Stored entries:
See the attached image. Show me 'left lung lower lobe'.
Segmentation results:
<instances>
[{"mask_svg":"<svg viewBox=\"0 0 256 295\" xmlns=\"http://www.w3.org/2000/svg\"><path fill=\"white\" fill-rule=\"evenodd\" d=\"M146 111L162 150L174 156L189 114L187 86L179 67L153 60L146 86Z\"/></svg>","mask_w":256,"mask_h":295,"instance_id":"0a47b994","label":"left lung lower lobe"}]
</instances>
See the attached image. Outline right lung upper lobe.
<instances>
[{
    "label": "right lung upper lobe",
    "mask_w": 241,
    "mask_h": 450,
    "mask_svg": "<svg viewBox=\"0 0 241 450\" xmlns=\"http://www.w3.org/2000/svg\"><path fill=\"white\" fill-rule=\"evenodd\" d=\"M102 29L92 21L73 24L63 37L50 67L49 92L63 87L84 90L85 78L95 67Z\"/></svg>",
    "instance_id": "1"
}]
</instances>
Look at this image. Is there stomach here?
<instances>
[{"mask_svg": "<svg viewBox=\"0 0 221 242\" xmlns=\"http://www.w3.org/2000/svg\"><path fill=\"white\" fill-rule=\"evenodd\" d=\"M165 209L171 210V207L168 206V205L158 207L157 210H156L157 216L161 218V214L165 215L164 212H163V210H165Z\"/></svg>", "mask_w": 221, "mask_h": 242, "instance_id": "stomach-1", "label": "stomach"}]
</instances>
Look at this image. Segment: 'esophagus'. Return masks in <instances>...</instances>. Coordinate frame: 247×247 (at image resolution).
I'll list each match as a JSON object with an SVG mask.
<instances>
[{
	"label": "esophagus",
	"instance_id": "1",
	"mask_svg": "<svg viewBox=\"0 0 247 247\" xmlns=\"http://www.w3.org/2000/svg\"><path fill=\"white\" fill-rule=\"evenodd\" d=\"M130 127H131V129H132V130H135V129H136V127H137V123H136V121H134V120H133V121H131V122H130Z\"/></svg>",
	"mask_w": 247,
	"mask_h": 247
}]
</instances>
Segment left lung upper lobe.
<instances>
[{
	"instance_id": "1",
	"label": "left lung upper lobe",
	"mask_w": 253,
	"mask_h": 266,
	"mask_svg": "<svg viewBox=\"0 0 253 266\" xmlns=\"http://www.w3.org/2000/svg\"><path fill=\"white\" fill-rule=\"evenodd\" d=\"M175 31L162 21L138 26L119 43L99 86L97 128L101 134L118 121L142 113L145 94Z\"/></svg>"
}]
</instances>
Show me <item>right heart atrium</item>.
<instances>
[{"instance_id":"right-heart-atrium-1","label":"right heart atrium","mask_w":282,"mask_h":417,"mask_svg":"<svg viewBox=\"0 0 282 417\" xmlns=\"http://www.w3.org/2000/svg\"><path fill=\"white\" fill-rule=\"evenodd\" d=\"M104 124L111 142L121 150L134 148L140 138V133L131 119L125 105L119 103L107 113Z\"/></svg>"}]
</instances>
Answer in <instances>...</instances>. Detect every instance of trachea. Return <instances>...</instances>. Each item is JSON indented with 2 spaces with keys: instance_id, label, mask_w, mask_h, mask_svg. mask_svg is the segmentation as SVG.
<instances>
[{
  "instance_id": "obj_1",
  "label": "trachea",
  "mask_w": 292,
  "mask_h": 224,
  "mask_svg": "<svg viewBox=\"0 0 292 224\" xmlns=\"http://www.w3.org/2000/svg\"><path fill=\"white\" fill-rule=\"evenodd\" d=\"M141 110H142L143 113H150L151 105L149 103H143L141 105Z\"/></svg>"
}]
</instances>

» **Short exercise**
Present every line of the items above as a Markdown table with the columns Row and Line, numbering the rows in order and omitting blank lines.

» **Answer below**
| Row | Line |
|---|---|
| 1 | See the attached image. Show me 'left lung lower lobe'. |
| 2 | Segmentation results: |
| 3 | <instances> |
| 4 | [{"mask_svg":"<svg viewBox=\"0 0 256 295\" xmlns=\"http://www.w3.org/2000/svg\"><path fill=\"white\" fill-rule=\"evenodd\" d=\"M146 111L162 150L174 156L189 114L187 86L179 67L153 60L146 86Z\"/></svg>","mask_w":256,"mask_h":295,"instance_id":"0a47b994","label":"left lung lower lobe"}] |
| 5 | </instances> |
| 6 | See the attached image. Outline right lung upper lobe. |
| 7 | <instances> |
| 8 | [{ |
| 9 |     "label": "right lung upper lobe", |
| 10 |     "mask_w": 241, |
| 11 |     "mask_h": 450, |
| 12 |     "mask_svg": "<svg viewBox=\"0 0 241 450\" xmlns=\"http://www.w3.org/2000/svg\"><path fill=\"white\" fill-rule=\"evenodd\" d=\"M102 29L92 21L73 24L63 37L50 67L49 92L63 87L84 90L85 78L95 67Z\"/></svg>", |
| 13 |     "instance_id": "1" |
| 14 | }] |
| 15 | </instances> |
| 16 | Look at this image. Is there stomach here? |
| 17 | <instances> |
| 18 | [{"mask_svg": "<svg viewBox=\"0 0 221 242\" xmlns=\"http://www.w3.org/2000/svg\"><path fill=\"white\" fill-rule=\"evenodd\" d=\"M165 209L171 210V207L168 206V205L158 207L157 210H156L157 216L161 218V214L165 215L164 212H163V210H165Z\"/></svg>", "mask_w": 221, "mask_h": 242, "instance_id": "stomach-1", "label": "stomach"}] |
| 19 | </instances> |
| 20 | Look at this image. Segment: 'esophagus'. Return masks in <instances>...</instances>. Coordinate frame: 247×247 (at image resolution). |
| 21 | I'll list each match as a JSON object with an SVG mask. |
| 22 | <instances> |
| 23 | [{ |
| 24 | 	"label": "esophagus", |
| 25 | 	"instance_id": "1", |
| 26 | 	"mask_svg": "<svg viewBox=\"0 0 247 247\" xmlns=\"http://www.w3.org/2000/svg\"><path fill=\"white\" fill-rule=\"evenodd\" d=\"M130 127H131V129H132V130H135V129H136V127H137V123H136V121H134V120H133V121H131V122H130Z\"/></svg>", |
| 27 | 	"mask_w": 247, |
| 28 | 	"mask_h": 247 |
| 29 | }] |
| 30 | </instances> |
| 31 | Segment left lung upper lobe. |
| 32 | <instances> |
| 33 | [{ |
| 34 | 	"instance_id": "1", |
| 35 | 	"label": "left lung upper lobe", |
| 36 | 	"mask_w": 253, |
| 37 | 	"mask_h": 266, |
| 38 | 	"mask_svg": "<svg viewBox=\"0 0 253 266\" xmlns=\"http://www.w3.org/2000/svg\"><path fill=\"white\" fill-rule=\"evenodd\" d=\"M175 31L162 21L138 26L119 43L99 86L97 128L101 134L118 121L142 113L145 94Z\"/></svg>" |
| 39 | }] |
| 40 | </instances> |
| 41 | Show me <item>right heart atrium</item>. |
| 42 | <instances> |
| 43 | [{"instance_id":"right-heart-atrium-1","label":"right heart atrium","mask_w":282,"mask_h":417,"mask_svg":"<svg viewBox=\"0 0 282 417\" xmlns=\"http://www.w3.org/2000/svg\"><path fill=\"white\" fill-rule=\"evenodd\" d=\"M104 124L111 142L121 150L134 148L140 138V133L131 119L125 105L119 103L107 113Z\"/></svg>"}] |
| 44 | </instances> |
| 45 | Answer in <instances>...</instances>. Detect every instance of trachea. Return <instances>...</instances>. Each item is JSON indented with 2 spaces with keys: instance_id, label, mask_w, mask_h, mask_svg. mask_svg is the segmentation as SVG. |
| 46 | <instances> |
| 47 | [{ |
| 48 |   "instance_id": "obj_1", |
| 49 |   "label": "trachea", |
| 50 |   "mask_w": 292, |
| 51 |   "mask_h": 224, |
| 52 |   "mask_svg": "<svg viewBox=\"0 0 292 224\" xmlns=\"http://www.w3.org/2000/svg\"><path fill=\"white\" fill-rule=\"evenodd\" d=\"M141 110H142L143 113H150L151 105L149 103H143L141 105Z\"/></svg>" |
| 53 | }] |
| 54 | </instances> |